Recorded information below:
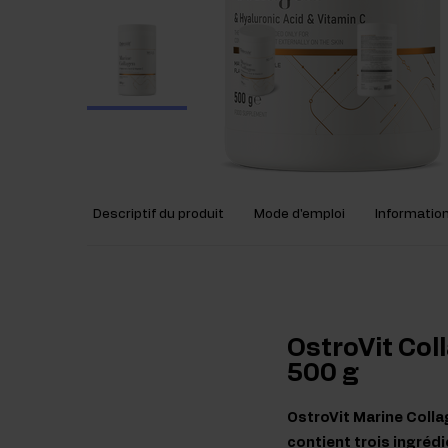
Descriptif du produit
Mode d'emploi
Information
OstroVit Col
500 g
OstroVit Marine Colla
contient trois ingrédi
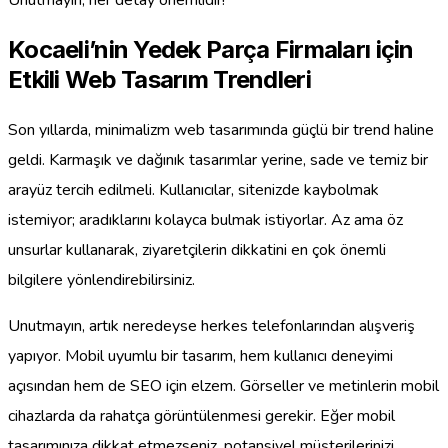
Unutmayın, her detay önemlidir!
Kocaeli’nin Yedek Parça Firmaları için
Etkili Web Tasarım Trendleri
Son yıllarda, minimalizm web tasarımında güçlü bir trend haline
geldi. Karmaşık ve dağınık tasarımlar yerine, sade ve temiz bir
arayüz tercih edilmeli. Kullanıcılar, sitenizde kaybolmak
istemiyor; aradıklarını kolayca bulmak istiyorlar. Az ama öz
unsurlar kullanarak, ziyaretçilerin dikkatini en çok önemli
bilgilere yönlendirebilirsiniz.
Unutmayın, artık neredeyse herkes telefonlarından alışveriş
yapıyor. Mobil uyumlu bir tasarım, hem kullanıcı deneyimi
açısından hem de SEO için elzem. Görseller ve metinlerin mobil
cihazlarda da rahatça görüntülenmesi gerekir. Eğer mobil
tasarımınıza dikkat etmezseniz, potansiyel müşterilerinizi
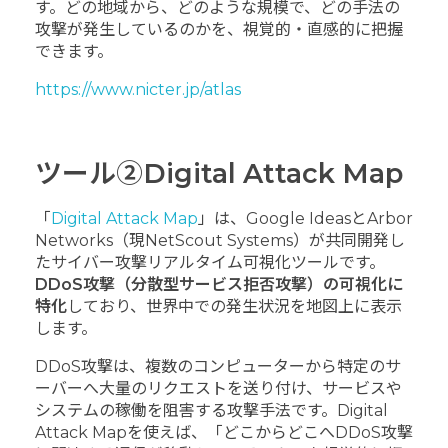
す。どの地域から、どのような規模で、どの手法の
攻撃が発生しているのかを、視覚的・直感的に把握
できます。
https://www.nicter.jp/atlas
ツール②Digital Attack Map
「
Digital Attack Map
」は、Google IdeasとArbor
Networks（現NetScout Systems）が共同開発し
たサイバー攻撃リアルタイム可視化ツールです。
DDoS攻撃（分散型サービス拒否攻撃）の可視化に
特化
しており、世界中での発生状況を地図上に表示
します。
DDoS攻撃は、複数のコンピューターから特定のサ
ーバーへ大量のリクエストを送り付け、サービスや
システムの稼働を阻害する攻撃手法です。Digital
Attack Mapを使えば、「どこからどこへDDoS攻撃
End of Recorded information.
What needs to be done:
List every line in the records that contains the word "Unutmayın".

Answer box:
Unutmayın, her detay önemlidir!
Unutmayın, artık neredeyse herkes telefonlarından alışveriş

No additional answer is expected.